The safety and scientific validity of this study is the responsibility of the study sponsor and investigators. Listing a study does not mean it has been evaluated by the U.S. Federal Government. Know the risks and potential benefits of clinical studies and talk to your health care provider before participating. Read our disclaimer for details.
 
ClinicalTrials.gov Identifier: NCT04613128
Recruitment Status : Recruiting
First Posted : November 3, 2020
Last Update Posted : April 14, 2022
Sponsor:
Collaborator:
Cystic Fibrosis Foundation
Information provided by (Responsible Party):
Nicole Hamblett, Seattle Children's Hospital

Brief Summary:
This is a prospective, multi-center observational study. The study is designed to measure the clinical effectiveness of elexacaftor, tezacaftor and ivacaftor (ETI) triple combination therapy in children (6-11 years of old) with one or more copies of the F508del mutation, study the effects of ETI across a number of CF disease manifestations, and collect specimens for future research. Subjects in the study will have one "before ETI" visit within 30 days before initiation of the therapy and five "after ETI" visits over a 24-month follow-up period. The duration of participation for each subject is 25 months. NOTE: Study will not begin unless and until FDA approval for ETI in the 6-11 age group is granted.

Condition or disease
Cystic Fibrosis Cystic Fibrosis in Children

Detailed Description:

While nearly 2000 mutations have been described, the most common disease causing CFTR mutation is F508del, which is found in >85% of patients followed in the US CF Patient Registry. Two CFTR corrector drugs (elexacaftor and tezacaftor) plus the potentiator ivacaftor have been developed and approved as a triple combination therapy for CF patients (12 years old and above) with one or two copies of the F508del mutation. We predict that over 90% of pediatric CF patients (age 6-11 y/o) will be eligible for highly effective CFTR modulator therapy in the U.S.

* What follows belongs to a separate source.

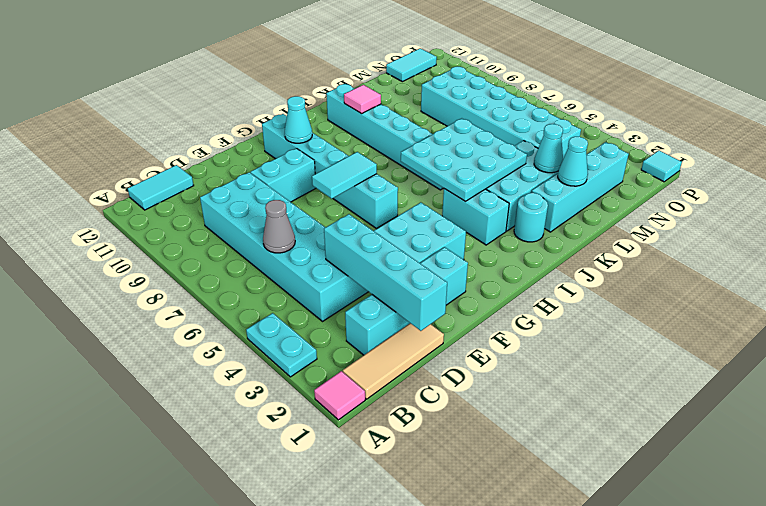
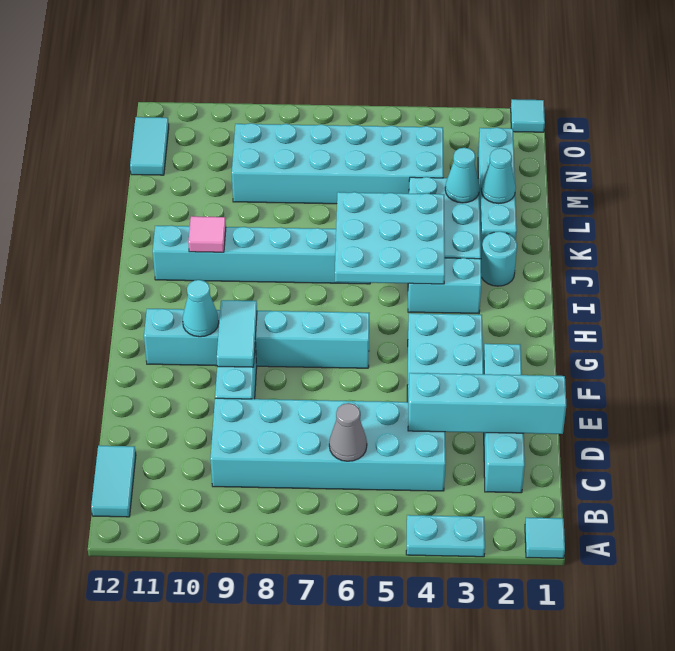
pink tile A1 level 1 -> cyan tile A1 level 1
tan tile B1:D1 level 1 -> none
cyan tile F7:G7 level 2 -> cyan tile F9:G9 level 2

The PROMISE Pediatric Study is designed to measure the direct and indirect CFTR dependent anion secretion by collecting and analyzing clinical research outcomes and biomarkers on pediatric patients both before and after they begin treatment with ETI. This study will investigate the impact of ETI across a wide range of CF disease manifestations and organ systems. While specific biomarkers of special interest have been selected for detailed analysis in this study, an additional important goal is to collect blood, urine, stool, and airway epithelial cell specimens for long-term storage in a biorepository to enable future research. These samples can be made available for research beyond the current scope of work. The PROMISE Pediatric Study will provide a coordinated collection of clinical research outcomes data that can be linked with these specimens.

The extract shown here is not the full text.